1906 Coolgardie state by-election
|  | First party | Second party |
| Candidate | William Trezise Eddy | Charles McDowall |
| Party | Ministerialist | Labor |
| Popular vote | 1,051 | 951 |
| Percentage | 52.5 | 47.5 |
| Swing | +16.5 | +13.0 |

= 1906 Coolgardie state by-election =

1906 By-election in Western Australia

The 1906 Coolgardie state by-election was a by-election held on 9 July 1906 for the Coolgardie seat in the Western Australian Legislative Assembly. The by-election was triggered after the result of the 1905 state election was declared void by the Supreme Court due to voting irregularities.

== Background ==
At the 1905 general election, Ministerialist candidate William Trezise Eddy narrowly defeated Labor candidate Charles McDowall by 23 votes. The Supreme Court voided the result in May 1906 after it was shown that 38 votes had been improperly recorded or rejected. Eddy was not officially a member of parliament between 27 April and 9 July 1906.

== Results ==
Eddy increased his margin and was re-elected with a 100-vote majority.

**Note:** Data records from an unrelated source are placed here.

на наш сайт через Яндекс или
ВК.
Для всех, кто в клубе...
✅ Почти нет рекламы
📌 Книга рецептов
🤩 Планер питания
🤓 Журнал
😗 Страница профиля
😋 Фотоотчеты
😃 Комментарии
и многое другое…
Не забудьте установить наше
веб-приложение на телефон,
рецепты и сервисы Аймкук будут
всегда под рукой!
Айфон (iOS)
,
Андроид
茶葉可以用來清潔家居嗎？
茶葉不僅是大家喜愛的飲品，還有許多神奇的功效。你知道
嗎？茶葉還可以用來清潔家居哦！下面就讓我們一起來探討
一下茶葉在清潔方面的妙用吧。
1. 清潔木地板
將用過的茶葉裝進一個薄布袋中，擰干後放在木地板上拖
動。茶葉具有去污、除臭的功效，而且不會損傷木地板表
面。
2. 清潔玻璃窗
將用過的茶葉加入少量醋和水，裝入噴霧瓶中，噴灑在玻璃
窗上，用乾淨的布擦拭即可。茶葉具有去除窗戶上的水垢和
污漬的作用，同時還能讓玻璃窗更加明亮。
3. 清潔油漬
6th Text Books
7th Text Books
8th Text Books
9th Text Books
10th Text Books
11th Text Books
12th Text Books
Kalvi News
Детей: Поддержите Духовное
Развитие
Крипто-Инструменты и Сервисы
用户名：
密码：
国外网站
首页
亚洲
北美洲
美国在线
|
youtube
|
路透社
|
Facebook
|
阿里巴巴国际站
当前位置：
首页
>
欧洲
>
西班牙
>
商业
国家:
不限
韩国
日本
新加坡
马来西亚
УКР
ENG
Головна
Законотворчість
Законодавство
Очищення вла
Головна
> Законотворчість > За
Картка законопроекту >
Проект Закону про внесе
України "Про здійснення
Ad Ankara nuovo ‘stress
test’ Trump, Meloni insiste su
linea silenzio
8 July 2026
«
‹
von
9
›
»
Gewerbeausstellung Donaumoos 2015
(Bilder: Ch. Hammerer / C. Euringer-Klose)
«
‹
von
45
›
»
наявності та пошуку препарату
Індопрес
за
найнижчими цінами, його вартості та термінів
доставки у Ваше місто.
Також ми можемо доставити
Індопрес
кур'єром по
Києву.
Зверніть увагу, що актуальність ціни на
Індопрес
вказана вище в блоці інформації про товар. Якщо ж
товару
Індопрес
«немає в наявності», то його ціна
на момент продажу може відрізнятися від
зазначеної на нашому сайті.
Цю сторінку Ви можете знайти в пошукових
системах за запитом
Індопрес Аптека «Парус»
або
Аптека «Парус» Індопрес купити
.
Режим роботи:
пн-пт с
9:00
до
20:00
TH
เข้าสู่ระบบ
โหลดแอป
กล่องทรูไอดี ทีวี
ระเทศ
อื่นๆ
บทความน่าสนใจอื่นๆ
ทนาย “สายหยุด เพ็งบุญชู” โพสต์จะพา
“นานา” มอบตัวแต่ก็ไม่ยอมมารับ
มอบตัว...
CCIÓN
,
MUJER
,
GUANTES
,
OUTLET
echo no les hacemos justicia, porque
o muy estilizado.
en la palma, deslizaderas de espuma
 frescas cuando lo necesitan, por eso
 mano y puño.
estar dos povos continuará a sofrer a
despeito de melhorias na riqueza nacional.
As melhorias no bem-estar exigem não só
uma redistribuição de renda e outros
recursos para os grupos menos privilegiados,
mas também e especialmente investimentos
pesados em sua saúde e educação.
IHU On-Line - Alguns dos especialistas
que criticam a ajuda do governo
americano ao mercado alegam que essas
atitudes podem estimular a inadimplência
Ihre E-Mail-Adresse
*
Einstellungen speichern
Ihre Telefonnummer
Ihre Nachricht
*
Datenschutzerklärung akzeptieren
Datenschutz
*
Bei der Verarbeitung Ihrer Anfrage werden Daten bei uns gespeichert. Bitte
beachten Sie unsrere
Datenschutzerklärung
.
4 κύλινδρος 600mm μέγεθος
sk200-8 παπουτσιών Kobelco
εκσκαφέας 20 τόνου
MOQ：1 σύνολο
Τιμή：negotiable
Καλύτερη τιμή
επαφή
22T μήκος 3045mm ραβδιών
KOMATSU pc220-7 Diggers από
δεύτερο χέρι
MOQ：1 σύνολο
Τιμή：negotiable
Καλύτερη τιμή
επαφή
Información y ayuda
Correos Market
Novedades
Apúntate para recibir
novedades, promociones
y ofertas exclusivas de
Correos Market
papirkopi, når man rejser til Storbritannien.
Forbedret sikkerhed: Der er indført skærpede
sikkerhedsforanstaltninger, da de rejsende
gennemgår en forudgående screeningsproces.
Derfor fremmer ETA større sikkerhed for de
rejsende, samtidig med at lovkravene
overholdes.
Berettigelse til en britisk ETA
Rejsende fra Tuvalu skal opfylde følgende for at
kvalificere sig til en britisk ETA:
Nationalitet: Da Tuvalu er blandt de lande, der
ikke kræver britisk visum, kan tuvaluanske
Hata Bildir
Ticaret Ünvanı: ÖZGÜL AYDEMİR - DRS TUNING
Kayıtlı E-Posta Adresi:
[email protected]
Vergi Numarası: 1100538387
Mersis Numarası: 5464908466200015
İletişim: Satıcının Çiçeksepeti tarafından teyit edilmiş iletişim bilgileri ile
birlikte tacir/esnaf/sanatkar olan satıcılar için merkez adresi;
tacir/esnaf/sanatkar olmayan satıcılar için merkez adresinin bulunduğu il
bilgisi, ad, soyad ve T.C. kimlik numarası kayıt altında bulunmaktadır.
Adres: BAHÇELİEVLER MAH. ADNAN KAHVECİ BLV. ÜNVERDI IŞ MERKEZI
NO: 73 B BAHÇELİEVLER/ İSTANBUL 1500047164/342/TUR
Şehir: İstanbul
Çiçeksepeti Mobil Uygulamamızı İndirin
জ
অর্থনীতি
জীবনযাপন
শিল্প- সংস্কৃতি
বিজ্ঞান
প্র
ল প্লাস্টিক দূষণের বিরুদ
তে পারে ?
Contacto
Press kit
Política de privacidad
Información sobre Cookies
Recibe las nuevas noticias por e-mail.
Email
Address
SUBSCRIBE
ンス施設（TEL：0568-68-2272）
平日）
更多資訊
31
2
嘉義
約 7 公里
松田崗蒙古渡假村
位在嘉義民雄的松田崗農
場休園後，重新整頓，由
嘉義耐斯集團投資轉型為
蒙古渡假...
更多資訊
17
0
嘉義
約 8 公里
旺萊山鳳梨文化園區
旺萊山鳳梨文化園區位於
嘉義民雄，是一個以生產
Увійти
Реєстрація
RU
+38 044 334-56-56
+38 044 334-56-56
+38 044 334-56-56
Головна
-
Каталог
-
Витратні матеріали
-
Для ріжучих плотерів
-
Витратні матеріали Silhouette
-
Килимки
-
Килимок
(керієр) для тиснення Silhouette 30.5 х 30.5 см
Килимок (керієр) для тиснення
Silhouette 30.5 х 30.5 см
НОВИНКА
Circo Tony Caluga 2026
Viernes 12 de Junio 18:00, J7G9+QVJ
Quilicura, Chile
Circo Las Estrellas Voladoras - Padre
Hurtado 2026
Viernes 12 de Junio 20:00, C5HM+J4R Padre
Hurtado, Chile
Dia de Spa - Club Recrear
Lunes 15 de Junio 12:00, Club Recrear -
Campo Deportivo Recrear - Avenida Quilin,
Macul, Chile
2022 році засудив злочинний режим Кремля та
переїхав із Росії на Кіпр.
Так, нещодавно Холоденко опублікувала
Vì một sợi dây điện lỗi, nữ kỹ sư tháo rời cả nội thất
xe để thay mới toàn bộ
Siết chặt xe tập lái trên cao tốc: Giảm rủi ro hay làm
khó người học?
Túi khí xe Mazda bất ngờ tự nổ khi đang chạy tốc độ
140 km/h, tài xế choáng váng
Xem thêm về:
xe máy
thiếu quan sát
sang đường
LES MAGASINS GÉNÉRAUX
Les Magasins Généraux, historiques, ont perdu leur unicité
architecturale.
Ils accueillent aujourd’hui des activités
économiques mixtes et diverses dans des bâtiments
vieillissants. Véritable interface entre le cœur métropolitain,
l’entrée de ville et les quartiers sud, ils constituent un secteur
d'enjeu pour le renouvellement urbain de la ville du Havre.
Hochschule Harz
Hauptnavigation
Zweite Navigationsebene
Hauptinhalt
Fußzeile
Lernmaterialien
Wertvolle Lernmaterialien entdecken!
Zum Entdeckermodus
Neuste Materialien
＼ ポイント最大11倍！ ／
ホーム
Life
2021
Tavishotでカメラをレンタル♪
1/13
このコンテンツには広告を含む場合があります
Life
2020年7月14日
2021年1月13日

| Party | Candidate | Votes | % |
|---|---|---|---|
| Ministerialist | William Trezise Eddy | 1,051 | 52.5 |
| Labor | Charles McDowall | 951 | 47.5 |
| Total formal votes |  | 2,002 | 100 |
| Informal votes |  | 12 | 0.6 |
| Turnout |  | 2,014 | 89.7 |

== Aftermath ==
After the result, Mr W. T. Eddy received messages of congratulation from various sources. The Premier Newton Moore described it as a "magnificent victory". Minister of Works Mr Price called it a "plucky win". MLCs Glowrey and Bellingham stated that Coolgardie had done its duty. The writ was returnable on 13 July 1906. Eddy planned to leave for Perth on Monday 16 July and take his seat in the Legislative Assembly the following day.